Mais de 400 anos antes de Cristo, apenas Édipo respondeu que se tratava do homem, que primeiro engatinha, depois anda ereto e no final da vida se apoia numa bengala. No Brasil do Século XXI, a pergunta é diferente: “O que pretende o presidente que permite aos filhos se intrometerem nos assuntos do governo?”
ENIGMA DO PLANALTO– Repetindo a estória da Esfinge de Tebas, apenas uma pessoa tem condições de resolver o enigma brasileiro. Somente o próprio Bolsonaro sabe o que pretende ao deixar que os três filhos mais velhos interfiram nas questões ligadas à Presidência da República.
O mais intrometido e complicado é o filho do meio, Carlos Bolsonaro, que o pai chama de “Zero Dois”. E ele que se manifesta com total espontaneidade, sempre com apoio incondicional de Flávio, o “Zero Um”, e de Eduardo, o “Zero Três”.
Desde o início do governo, o “Zero Dois” interfere de forma radical, e já causou a demissão de, pelo menos, dois ministros ligados diretamente chefia do Governo – o advogado Gustavo Bebianno, da Secretaria-Geral da Presidência, e o general Santos Cruz, da Secretaria de Governo.
DOIS ERROS – Nas demissões de ministros, o presidente foi induzido a erros. No caso de Bebianno, um dos mais próximos amigos de Bolsonaro e que cuidava gratuitamente dos espinhosos processos contra o chefe do governo, Carlos inventou que Bebianno havia mentido sobre Bolsonaro. O chefe do governo ficou furioso e aceitou demiti-lo. Antes de fazê-lo, percebeu que era intriga, ofereceu a Bebianno uma diretoria na Itaipu Binacional ou a embaixada da Itália ou de Portugal, a escolher. Bebianno teve dignidade e não aceitou.
No caso de Santos Cruz, que controlava as verbas publicitárias e não privilegiava os amigos da família Bolsonaro, o Zero Dois armou uma situação para demiti-lo e quase deu certo. Carlos Bolsonaro chegou a comemorar, dizendo: “Implodi o general!”. Mas o pai recuou.

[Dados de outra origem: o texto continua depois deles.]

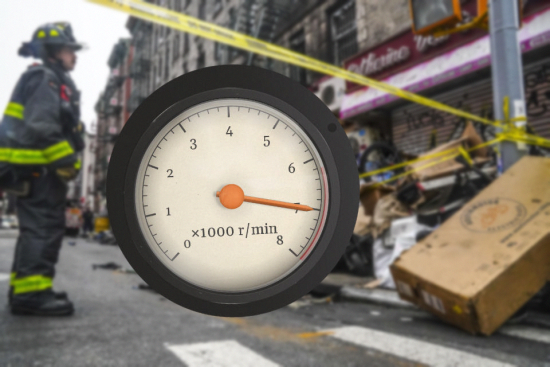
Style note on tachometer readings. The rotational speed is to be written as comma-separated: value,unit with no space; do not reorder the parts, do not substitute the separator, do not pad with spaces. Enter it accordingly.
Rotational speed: 7000,rpm
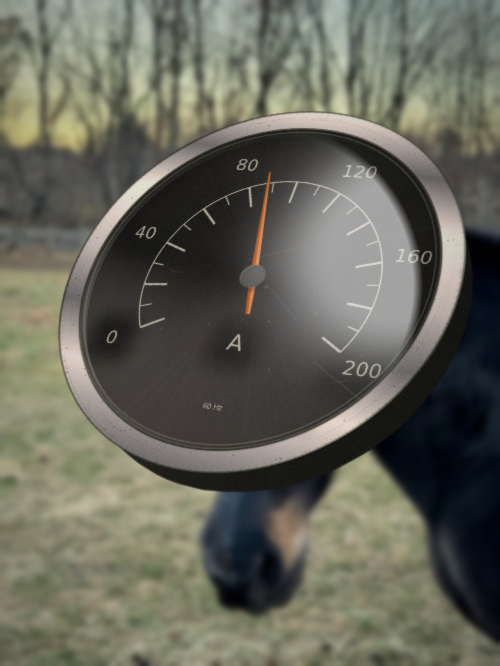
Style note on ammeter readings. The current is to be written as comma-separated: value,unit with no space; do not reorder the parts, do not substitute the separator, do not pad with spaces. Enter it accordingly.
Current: 90,A
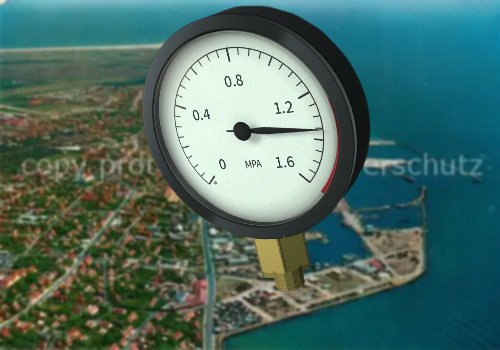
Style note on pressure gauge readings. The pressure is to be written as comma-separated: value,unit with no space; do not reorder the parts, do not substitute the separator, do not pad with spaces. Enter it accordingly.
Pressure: 1.35,MPa
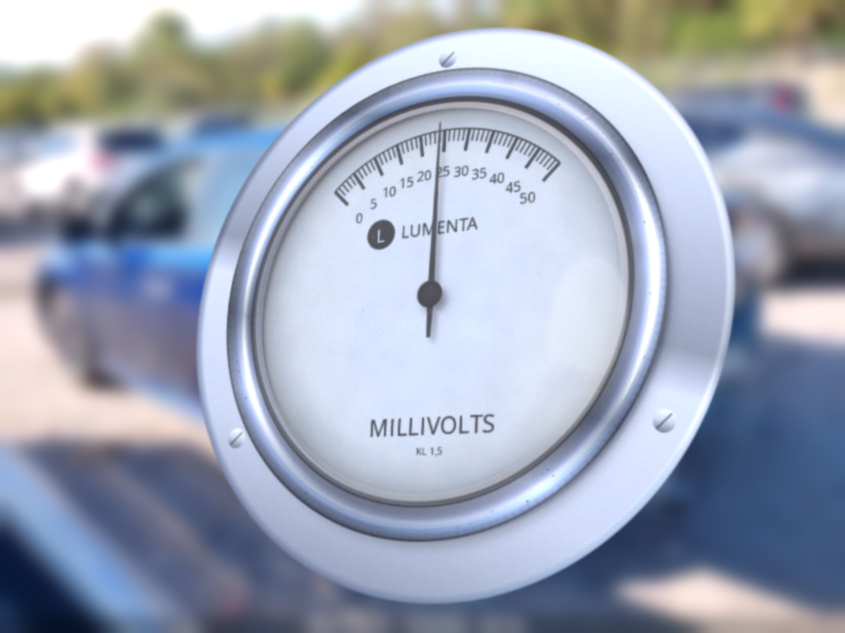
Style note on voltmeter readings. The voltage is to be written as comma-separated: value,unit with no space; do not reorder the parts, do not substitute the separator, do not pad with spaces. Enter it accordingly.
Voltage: 25,mV
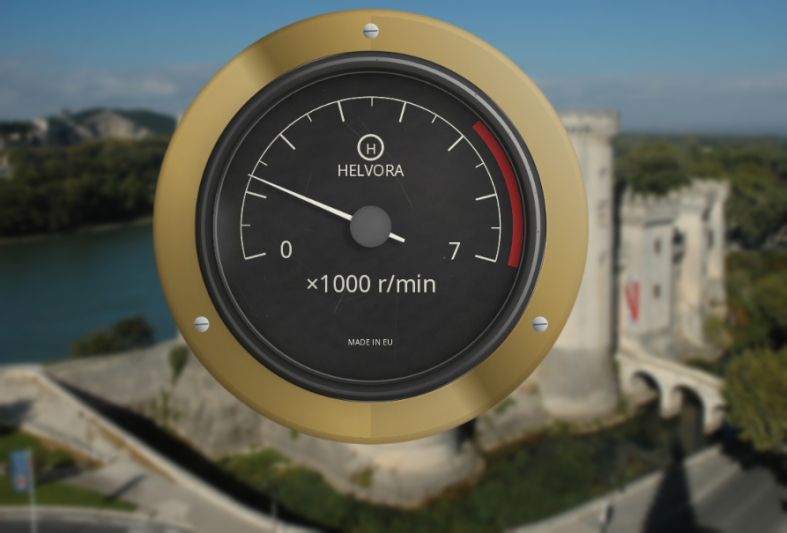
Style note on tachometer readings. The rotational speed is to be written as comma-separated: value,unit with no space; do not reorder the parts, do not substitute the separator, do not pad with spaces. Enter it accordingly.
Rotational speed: 1250,rpm
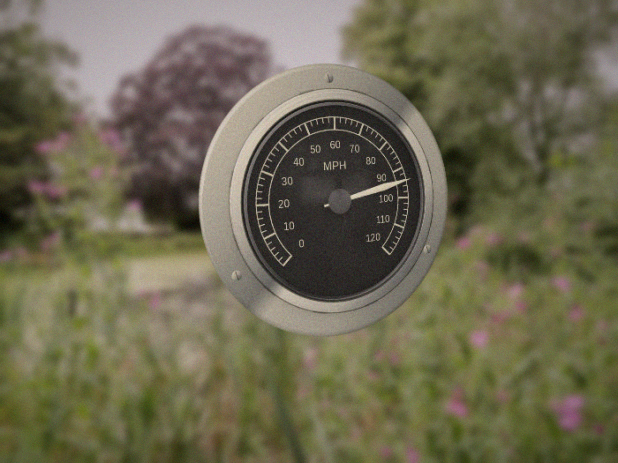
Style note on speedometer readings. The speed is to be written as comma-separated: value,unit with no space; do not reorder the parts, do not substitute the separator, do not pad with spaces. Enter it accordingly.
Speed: 94,mph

Algumas semanas depois, Carlos usou o “print” de um diálogo de Santos Cruz no celular, em que o general estaria tramando para derrubar Bolsonaro. O presidente o demitiu, sem dar satisfação, apesar de serem amigos desde jovens (eram vizinhos, as mulheres se revezavam ao levar as crianças à escola). Quando soube do print, Santos Cruz viu que era fraude, porque no mesmo horário estava num avião, sem acesso à internet. No lugar dele, os filhos e Bolsonaro emplacaram um amigo, o major-jurista Jorge de Oliveira.